> _Selected extract_:
——————

# Where to upload FORM 1023



## owais.gohar (May 30, 2013)

Dear Seniors,

I am planning to upload form 1023 in my immiAccount but surprisingly i am unable to find the suitable category for this form 1023.

What should i select in "Document Type " and "Evidence Type" field?

Please i need your guidance in order for me to upload the FORM 1023 without any mistake.

Thanks


----------



## jre05 (Feb 16, 2013)

owais.gohar said:


> Dear Seniors,
> 
> I am planning to upload form 1023 in my immiAccount but surprisingly i am unable to find the suitable category for this form 1023.
> 
> ...


Document Type - No Documents	

Evidence Type - Other (specify)	

Description - Form 1023 to correct _reason of whatever mistake you have done_

Upload document naming convention - 1023.pdf

Hope it helps.

Best regards,
JR


----------



## sunnyboi (Jul 10, 2013)

Didn't want to start a new thread. I hope you found where to upload the docs. It's on the top right corner. Choose "Attach document" and you will get it in the big list of document types. BTW, wanted to know even after correcting this information, will there be delay in granting visa after this?

——————

> _Supplied data_:
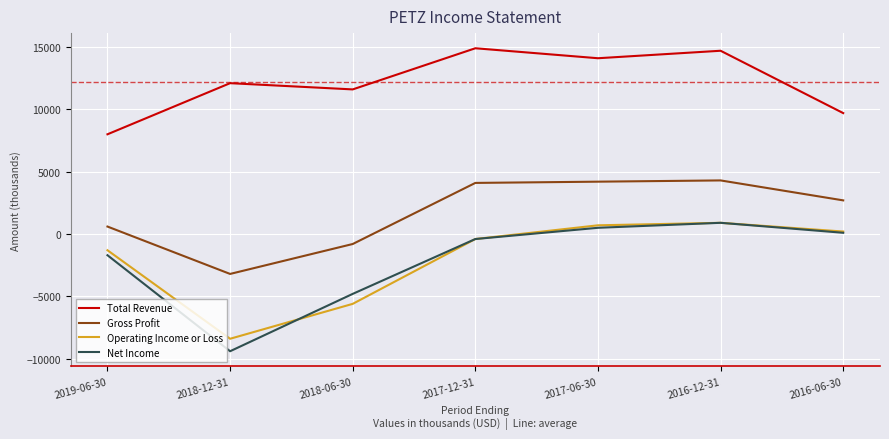

What are all the series names shown in the legend?

Total Revenue, Gross Profit, Operating Income or Loss, Net Income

——————

> _Tasks and exercises_:
[A] Answer the following questions using the forum thread on uploading Form 1023:
(i) Which two fields does the opening post ask how to fill in?
(ii) What file name does the reply give as the upload naming convention?
(iii) Where on the page does the final post say the upload option is located?
[B] Continue the forum thread on uploading Form 1023 from the point at which it stops.
The material above is separate from the forum thread on uploading Form 1023.

> _Answer set_:
[A]
(i) "Document Type" and "Evidence Type."
(ii) 1023.pdf
(iii) In the top right corner.

[B]
----------



## jrmoorthy75 (Oct 4, 2013)

Dear seniors,

I had uploaded many my documents into immi account on 30th March and immediately realized that, I made couple of mistakes while uploading. Ex. 1) Uploaded my work experience documents, pay slips and tax documents to "Document Evidence type - Australia" instead of "Document Evidence type - Overseas". Ex.2) Uploaded my passport into my wife's documents. Thereafter I have uploaded her passport too. 
Do you think I should submit/upload form 1023 or any other form to identify these silly mistakes? Is there any way we could delete such mistakenly uploaded documents? Is it necessary to inform upfront or wait for CO's comments? 
Please advise the best way forward.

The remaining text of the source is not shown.